First, let's rewrite the given differential equation as:
\frac{du}{dt} = F(u,t,y(t); y(t))

We can see that the function F depends on the variables u, t, and y(t). Therefore, we can rewrite the summation term as:
- \sum_{i=1}^N \frac{\partial}{\partial u_i} F_i(u,t,y(t); y(t)) P

Now, let's substitute the given equation for du/dt into the above expression:
- \sum_{i=1}^N \frac{\partial}{\partial u_i} \left( \sum_{j=1}^N A_{ij}(y(t))u_j \right) P

Expanding the summation and using the product rule, we get:
- \sum_{i=1}^N \sum_{j=1}^N A_{ij}(y(t)) \frac{\partial}{\partial u_i} (u_j P)

Now, using the chain rule, we can rewrite the partial derivative as:
- \sum_{i=1}^N \sum_{j=1}^N A_{ij}(y(t)) \left( \frac{\partial u_j}{\partial u_i} P + u_j \frac{\partial P}{\partial u_i} \right)
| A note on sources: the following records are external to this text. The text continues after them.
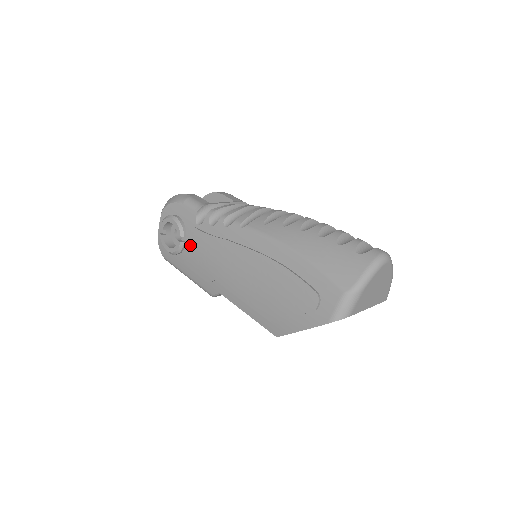
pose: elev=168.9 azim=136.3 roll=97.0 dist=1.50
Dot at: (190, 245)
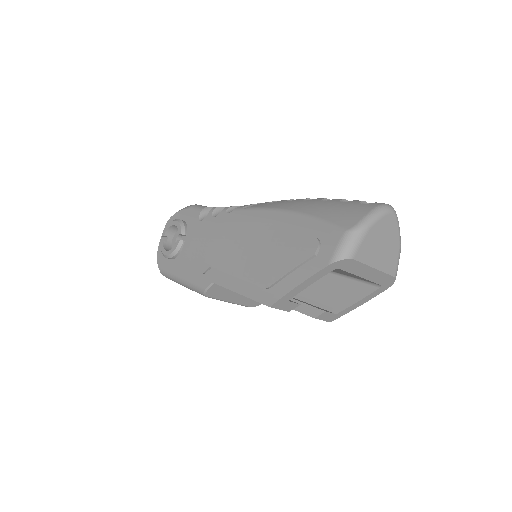
Dot at: (189, 241)
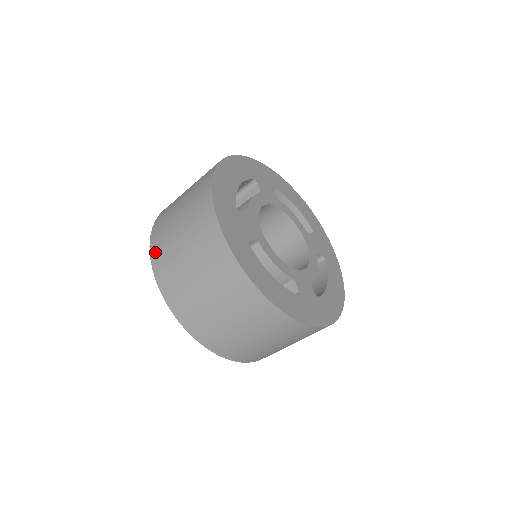
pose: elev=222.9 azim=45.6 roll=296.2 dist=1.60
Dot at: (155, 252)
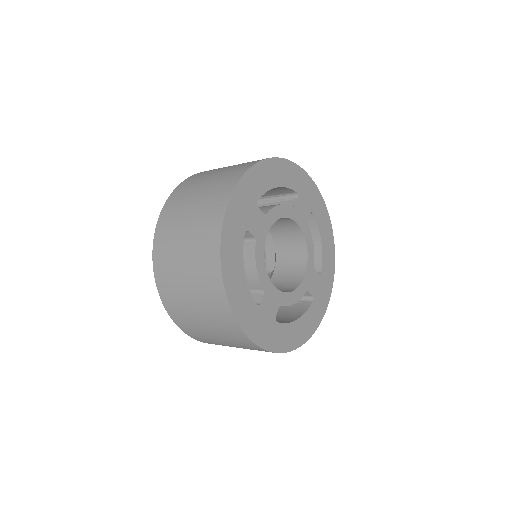
Dot at: (186, 331)
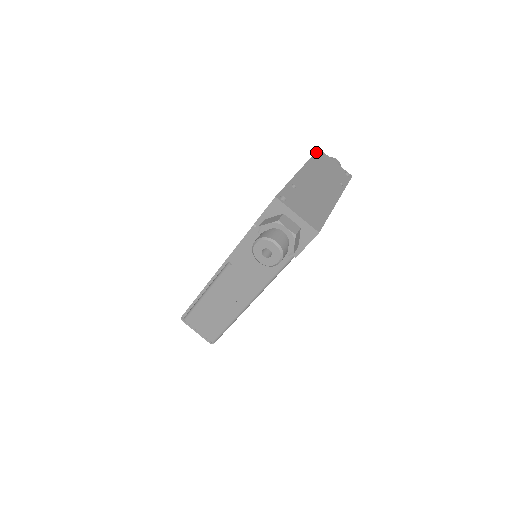
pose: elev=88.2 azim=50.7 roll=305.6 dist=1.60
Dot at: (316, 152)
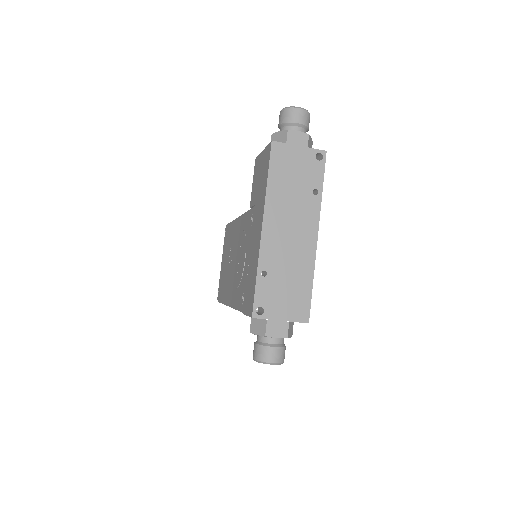
Dot at: (270, 157)
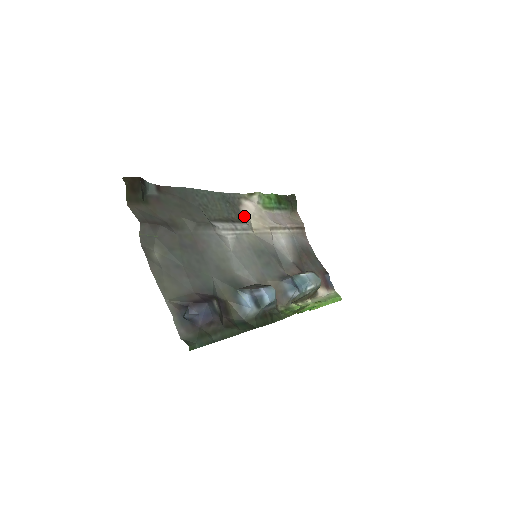
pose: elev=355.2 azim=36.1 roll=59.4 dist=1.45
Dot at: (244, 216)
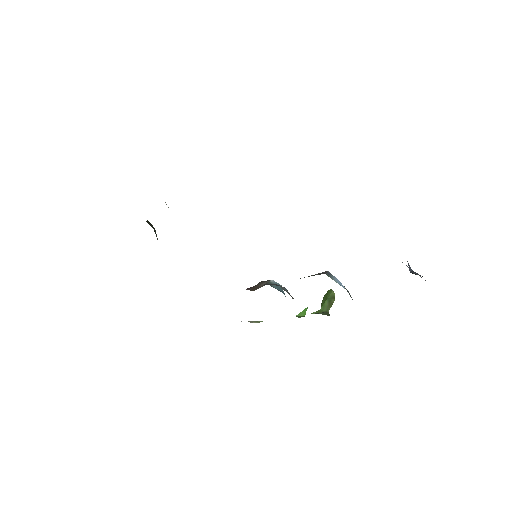
Dot at: occluded
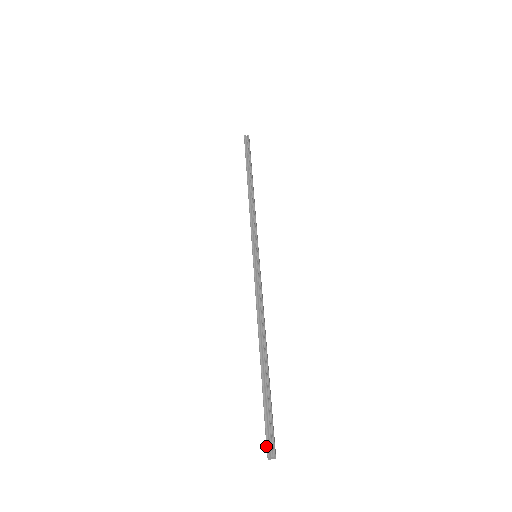
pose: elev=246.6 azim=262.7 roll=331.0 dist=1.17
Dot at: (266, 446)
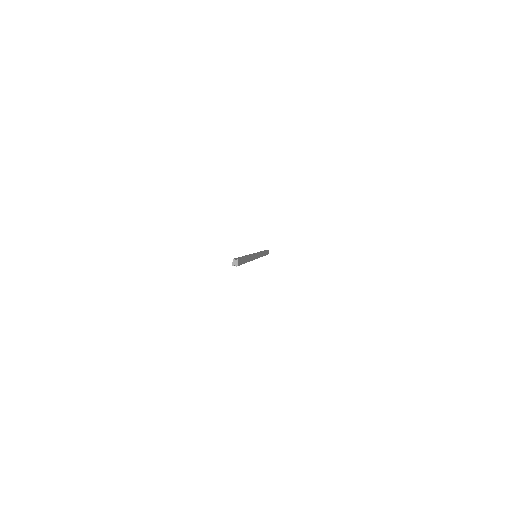
Dot at: (234, 258)
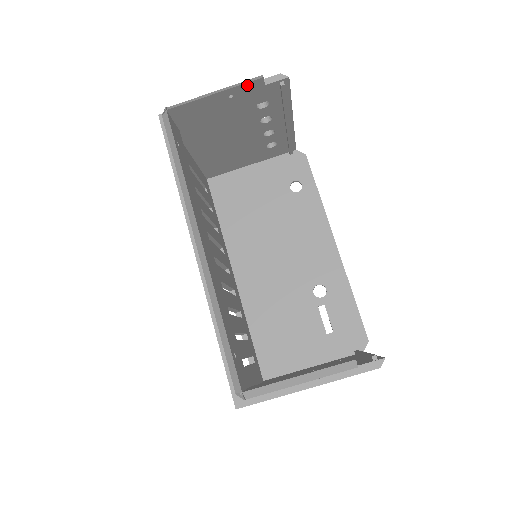
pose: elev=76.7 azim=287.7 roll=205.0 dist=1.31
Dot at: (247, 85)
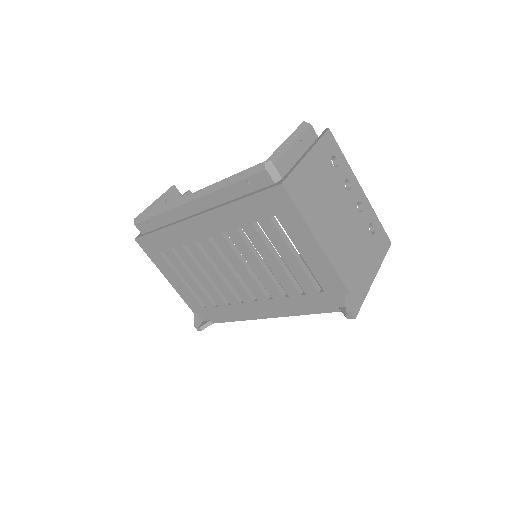
Dot at: (169, 192)
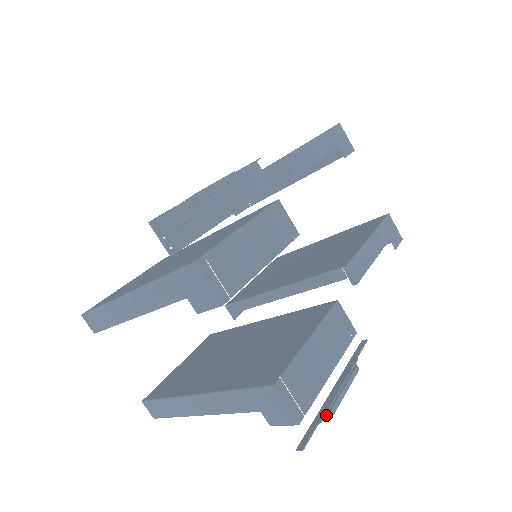
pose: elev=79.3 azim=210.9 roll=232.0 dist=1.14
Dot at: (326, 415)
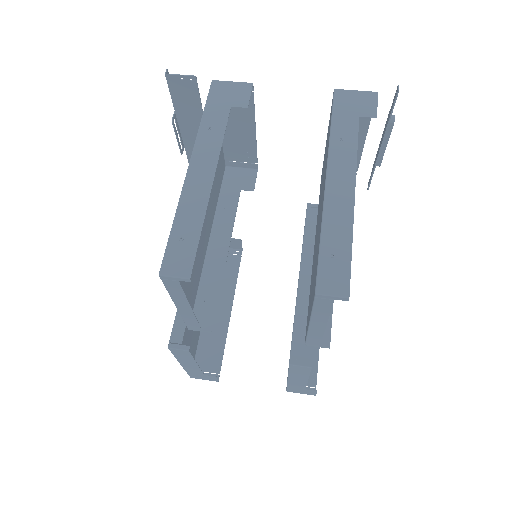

Since u_j does not depend on u_i, the first term in the parentheses is equal to 1. Therefore, we can simplify further to:
- \sum_{i=1}^N \sum_{j=1}^N A_{ij}(y(t)) \left( P + u_j \frac{\partial P}{\partial u_i} \right)

Finally, we can rewrite the summation term as a matrix multiplication:
- \sum_{i=1}^N \left( A(y(t)) P + u \cdot \frac{\partial P}{\partial u_i} \right)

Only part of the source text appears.